Figure 6. Peroxisomal co-localization of ACS-7, ACOX-1.1, and ACOX-3.

(A) Co-injection of plasmids containing Pacox-1.1::mcherry::acox-1.1 and Pacs-7::gfp::acs-7 into wild-type worms shows that ACOX-1.1 and ACS-7 co-localize in a punctate pattern in the intestine. (B) Co-injection of plasmids containing Pacox-1.1::mcherry::acox-1.1 and Pacox-3::gfp::acox-3 into wild-type worms shows that ACOX-1.1 and ACOX-3 co-localize in a punctate pattern in the intestine. (C) RNAi using the control plasmid L4440 in Pacox-1.1::mcherry::acox-1.1;Pacs-7::gfp::acs-7 worms gives a punctate pattern of expression in the intestine. (D) RNAi against prx-13 in Pacox-1.1::mcherry::acox-1.1; Pacs-7::gfp::acs-7 worms gives a diffuse pattern of expression in the intestine. In (A–D), L4 to young adult stage worms were imaged.
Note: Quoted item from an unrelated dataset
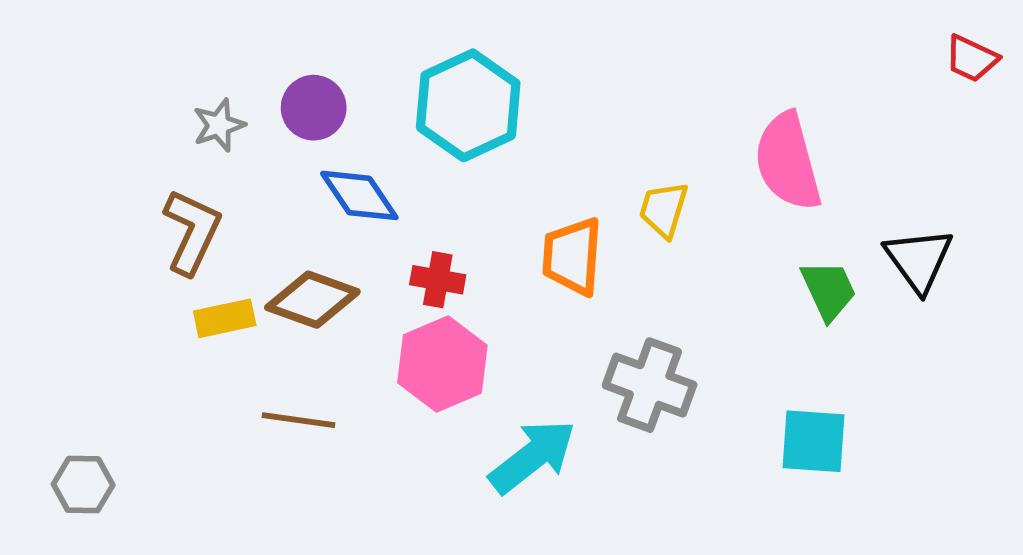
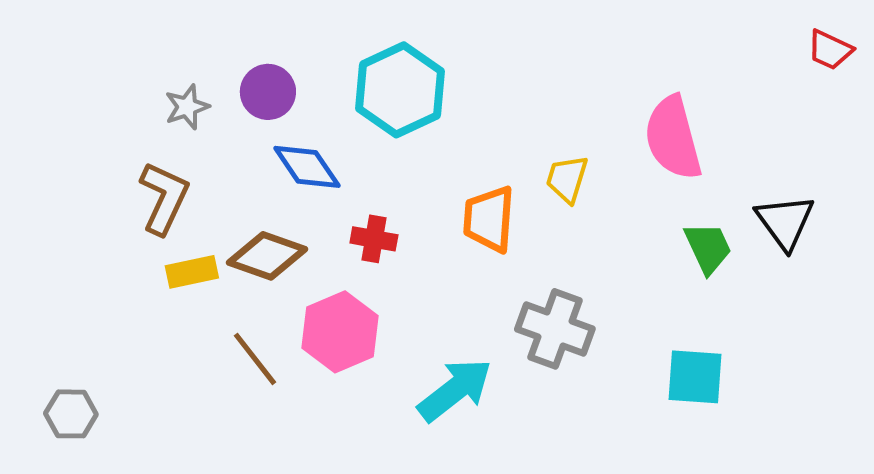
pink hexagon: (442, 364) -> (340, 332), moved
brown line: (298, 420) -> (255, 359), turned 44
Scale bar = 20 μm.

Figure 6—figure supplement 1. ACS-7 does not localize primarily to the lysosome.

(A) Staining of Pacs-7::gfp::acs-7 L4 worms with LysoTracker Red dye. (B) Staining of Pacs-7::gfp::acs-7 adult worms with LysoTracker Red dye. (C,D) Staining of Pacs-7::gfp::acs-7 adult worms with LysoTracker Red dye, before (C) and after (D) bleaching the GFP signal under the fluorescent microscope. Bleaching in (C) selectively eliminates peroxisomal GFP while making lysosomal autofluoresence more prominent. (E) Staining of wild-type (N2) worms with LysoTracker Red dye. In (A–E), peroxisomes are indicated with arrows and lysosomes are indicated with triangles. In (A), L3 worms are imaged, and in (B–E), L4 to adult worms are imaged. Scale bar = 20 μm.